What reminded me of Eliot’s lines is that according to at one least interpretation they relate to the end of one world – in his instance the world of pre-World War One Europe – and the birth of a new world, consistent with the whimper of a new-born child. The “Waste Land” of the past lies buried with that old world, and the focus moves to the new world ahead.
So it is with Covid19. While its spectre will remain for some time, and with that, the prospect of new and yet more virulent strains emerging, the increasing reality for New Zealand, like every other country, is of having to live with the virus and return to as normal a way of life as possible. That will impose a fresh set of challenges that governments will need turn their attention to. Reopening borders goes far beyond just welcoming family and friends back from overseas or seeing the return of international tourism.
Future challenges include the restoration of social cohesion and the reconstruction of the decimated small to medium sized business sector, mainly but not exclusively in hospitality and tourism. And rebuilding capability in the health, health services, and infrastructure sectors to ensure we can cope with any future pandemic that comes our way. This includes restoring the whole of government approach to pandemic planning and response that was allowed to lapse after 2017.

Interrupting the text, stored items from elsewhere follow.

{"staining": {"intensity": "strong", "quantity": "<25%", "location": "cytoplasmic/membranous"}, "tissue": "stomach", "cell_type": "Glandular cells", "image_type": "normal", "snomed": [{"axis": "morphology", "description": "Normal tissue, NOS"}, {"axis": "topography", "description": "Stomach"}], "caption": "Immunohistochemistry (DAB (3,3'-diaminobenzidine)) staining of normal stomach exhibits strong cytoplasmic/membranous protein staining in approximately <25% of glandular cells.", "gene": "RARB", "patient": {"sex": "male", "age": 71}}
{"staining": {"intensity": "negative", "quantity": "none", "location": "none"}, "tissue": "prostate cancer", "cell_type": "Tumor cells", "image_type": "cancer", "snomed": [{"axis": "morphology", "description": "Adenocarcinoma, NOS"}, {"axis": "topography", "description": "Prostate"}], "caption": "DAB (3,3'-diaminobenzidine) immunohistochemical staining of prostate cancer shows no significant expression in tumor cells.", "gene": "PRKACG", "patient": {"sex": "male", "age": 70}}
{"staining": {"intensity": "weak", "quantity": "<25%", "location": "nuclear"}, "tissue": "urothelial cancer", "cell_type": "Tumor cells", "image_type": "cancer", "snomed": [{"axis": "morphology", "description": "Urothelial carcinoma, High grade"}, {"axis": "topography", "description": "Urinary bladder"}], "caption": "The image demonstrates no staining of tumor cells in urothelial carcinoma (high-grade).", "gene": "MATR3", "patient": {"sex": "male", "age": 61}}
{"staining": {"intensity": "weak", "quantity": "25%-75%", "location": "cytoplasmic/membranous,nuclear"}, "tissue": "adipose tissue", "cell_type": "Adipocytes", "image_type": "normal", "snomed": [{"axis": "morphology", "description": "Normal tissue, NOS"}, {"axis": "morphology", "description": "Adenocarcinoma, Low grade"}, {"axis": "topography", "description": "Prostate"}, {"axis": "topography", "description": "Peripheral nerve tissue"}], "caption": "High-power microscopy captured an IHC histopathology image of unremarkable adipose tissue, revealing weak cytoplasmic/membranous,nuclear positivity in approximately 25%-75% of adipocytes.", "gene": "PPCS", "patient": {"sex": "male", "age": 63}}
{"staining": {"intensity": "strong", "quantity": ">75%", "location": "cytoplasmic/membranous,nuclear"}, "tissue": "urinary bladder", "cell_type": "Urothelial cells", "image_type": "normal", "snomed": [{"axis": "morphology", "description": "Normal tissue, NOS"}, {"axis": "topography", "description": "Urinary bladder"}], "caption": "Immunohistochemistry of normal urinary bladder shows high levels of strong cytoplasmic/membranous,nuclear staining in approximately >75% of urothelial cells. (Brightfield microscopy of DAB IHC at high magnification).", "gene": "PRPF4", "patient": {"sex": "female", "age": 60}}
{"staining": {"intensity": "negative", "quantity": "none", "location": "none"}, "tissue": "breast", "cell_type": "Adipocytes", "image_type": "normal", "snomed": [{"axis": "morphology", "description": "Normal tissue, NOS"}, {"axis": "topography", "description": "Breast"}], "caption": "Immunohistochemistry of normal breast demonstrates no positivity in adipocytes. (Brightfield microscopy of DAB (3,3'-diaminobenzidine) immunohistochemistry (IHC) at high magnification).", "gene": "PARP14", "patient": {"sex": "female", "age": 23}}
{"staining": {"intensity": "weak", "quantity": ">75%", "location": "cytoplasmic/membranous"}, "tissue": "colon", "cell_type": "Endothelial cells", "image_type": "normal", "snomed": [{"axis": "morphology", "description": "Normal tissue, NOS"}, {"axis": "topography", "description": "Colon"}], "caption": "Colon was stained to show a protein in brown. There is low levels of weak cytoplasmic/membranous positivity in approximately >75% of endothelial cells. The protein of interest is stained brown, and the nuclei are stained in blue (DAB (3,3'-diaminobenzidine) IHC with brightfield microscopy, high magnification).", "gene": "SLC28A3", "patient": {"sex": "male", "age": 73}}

As the period of prescriptive national measures to fight the pandemic wanes and is replaced by a greater reliance on self-preparedness, the focus will shift to governments needing to work alongside people to help them look after themselves, rather than just tell them what to do.
In New Zealand, as elsewhere, it has been so far relatively easy for Opposition parties to criticise governments for the rules they have imposed on their peoples to fight the pandemic. As we have seen here, to gain uniform compliance government-imposed rules have invariably been complex, often appearing inconsistent, unfair to some, and difficult to administer efficiently. MIQ would be the obvious example, but the procurement problems the Ministry of Health has faced throughout the pandemic – from PPR equipment, to vaccines, and RAT tests – cannot be ignored. These have all proved fertile ground for Opposition parties to till. By always initially denying the worth of any criticisms, and then acknowledging their validity only in its subsequent actions, the government has to some extent been playing into the Opposition’s hands.
However, the new focus on self-management and personal responsibility changes all that. While calling for the government to get out of people’s lives and let them take personal responsibility for their own wellbeing is an easy rhetorical call to make, it becomes harder to be critical when people do just that. Governments cannot easily be blamed for people’s individual decisions, especially by those saying they should have been trusted all along to make them.
Therefore,
while Opposition parties may feel they have won a battle with the ending of
managed isolation and border restrictions, the move to personal responsibility
means they are now facing a completely new political challenge.